BNY Mellon Adds Ill. Bank to Remit Worldwide Roster

Bank of New York Mellon Corp. is pressing its case for a bank-centric approach to offering remittance services to immigrants.

The company said Monday that the $8.5 billion-asset First Midwest Bank, a unit of First Midwest Bancorp Inc. in Itasca, Ill., would offer its Remit Worldwide service under the brand name Cash Worldwide.

Wendy Miller, director of remittance services in Bank of New York Mellon's treasury services group, said First Midwest is the fifth customer to offer Remit Worldwide, which lets U.S. banks provide low-cost, low-value money transfers to 16 key remittance markets through Bank of New York Mellon's international correspondents.

Miller said her company's service offers banks a way to participate in a market that is largely dominated by nonbank money transfer services, such as Western Union Co. of Denver and MoneyGram International Inc. of Minneapolis. She said banks handle only 15% of the nation's international remittance volume.

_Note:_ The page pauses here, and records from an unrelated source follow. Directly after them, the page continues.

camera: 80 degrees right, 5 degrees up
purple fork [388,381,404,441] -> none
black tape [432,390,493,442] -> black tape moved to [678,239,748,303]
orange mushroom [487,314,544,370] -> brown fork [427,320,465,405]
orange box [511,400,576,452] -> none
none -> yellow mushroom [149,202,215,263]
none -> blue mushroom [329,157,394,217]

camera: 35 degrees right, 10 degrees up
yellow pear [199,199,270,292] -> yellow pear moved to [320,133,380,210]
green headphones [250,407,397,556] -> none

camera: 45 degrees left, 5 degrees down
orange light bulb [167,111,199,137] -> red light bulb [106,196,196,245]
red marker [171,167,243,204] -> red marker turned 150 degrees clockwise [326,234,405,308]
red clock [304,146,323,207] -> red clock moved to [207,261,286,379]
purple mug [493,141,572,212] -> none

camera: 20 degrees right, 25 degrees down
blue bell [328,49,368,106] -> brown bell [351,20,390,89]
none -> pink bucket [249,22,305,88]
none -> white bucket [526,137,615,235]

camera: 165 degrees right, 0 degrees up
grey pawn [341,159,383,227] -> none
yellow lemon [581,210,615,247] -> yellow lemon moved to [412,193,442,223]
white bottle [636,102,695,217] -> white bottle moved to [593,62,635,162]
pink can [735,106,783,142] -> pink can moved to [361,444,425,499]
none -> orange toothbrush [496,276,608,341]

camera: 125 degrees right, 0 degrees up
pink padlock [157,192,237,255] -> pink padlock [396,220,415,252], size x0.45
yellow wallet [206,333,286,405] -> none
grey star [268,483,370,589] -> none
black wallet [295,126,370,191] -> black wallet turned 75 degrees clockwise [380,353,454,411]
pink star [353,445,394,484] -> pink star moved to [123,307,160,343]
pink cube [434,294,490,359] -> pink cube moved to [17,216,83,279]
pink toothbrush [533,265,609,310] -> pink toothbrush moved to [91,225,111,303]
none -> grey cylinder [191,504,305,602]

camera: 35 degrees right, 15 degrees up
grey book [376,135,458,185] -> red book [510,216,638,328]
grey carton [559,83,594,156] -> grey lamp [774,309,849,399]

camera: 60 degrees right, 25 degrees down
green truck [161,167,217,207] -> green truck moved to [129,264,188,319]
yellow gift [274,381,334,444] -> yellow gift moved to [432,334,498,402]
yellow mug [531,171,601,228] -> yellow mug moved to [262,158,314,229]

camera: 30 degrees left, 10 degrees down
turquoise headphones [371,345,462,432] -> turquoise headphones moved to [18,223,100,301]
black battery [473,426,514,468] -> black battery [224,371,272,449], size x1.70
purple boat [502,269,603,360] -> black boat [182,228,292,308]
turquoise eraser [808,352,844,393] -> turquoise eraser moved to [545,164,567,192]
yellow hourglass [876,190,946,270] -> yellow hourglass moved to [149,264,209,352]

"Banks have really missed the opportunity to handle that transaction and have missed out on providing that service to the customer," Miller said. Such a service can generate revenue for the bank on its own, help bringing unbanked or underbanked customers into the financial mainstream, and can open a way for a bank to cross-sell its other products and services, she said.

Nonbank remittance providers are making some headway in offering their services through banks.

U.S. Bancorp announced in March that it would offer Western Union remittance services through its 2,791 branches beginning this month. Western Union announced in April that Fidelity National Information Services Inc. would offer its international transfer services to its 8,500 U.S. bank clients.

Miller said banks could benefit more by offering a bank-centric service such as Remit Worldwide. In offering a nonbank service, financial companies are "essentially renting space to" the remittance service providers, "and they have no control over the price," she said. "Why would I walk into a bank to do business with Western Union when I could go to the Western Union office on the corner?"

Miller acknowledged that her company does not have the global reach of Western Union, which says its remittance network has more than 375,000 agent locations. But the Bank of New York Mellon network does reach the key markets — including India, Mexico and the Philippines — to which the majority of U.S. immigrants want to send money, she said.

"We don't feel like we're at a competitive disadvantage because we're not in Madagascar or Nigeria," Miller said.

In the Philippines, for instance, remittances account for 15% of gross domestic product, more than foreign direct investment, Miller said. "The banks there are very sophisticated in how they deal with" remittances.

Jennifer Tescher, the director of the Center for Financial Services Innovation in Chicago, said Bank of New York Mellon probably would target an audience that is financially better off than that of Western Union, which can use its "unbelievable distribution network" to reach remote and economically deprived remittance receivers.

But for community banks that want to expand their services to immigrants, remittance alone probably will not be sufficient to win the business, Tescher said. "You need to have a much broader strategy that encompasses products, marketing, distribution, et cetera."

Bank of New York Mellon is looking at expansion into additional receiving markets, with a focus on Asia, Latin America and northern Africa, and is seeking to ramp up its network of sending banks outside the United States, such as Europe, Miller said. "They're facing the same situation as the U.S. With the exception of Spain, they're not sending."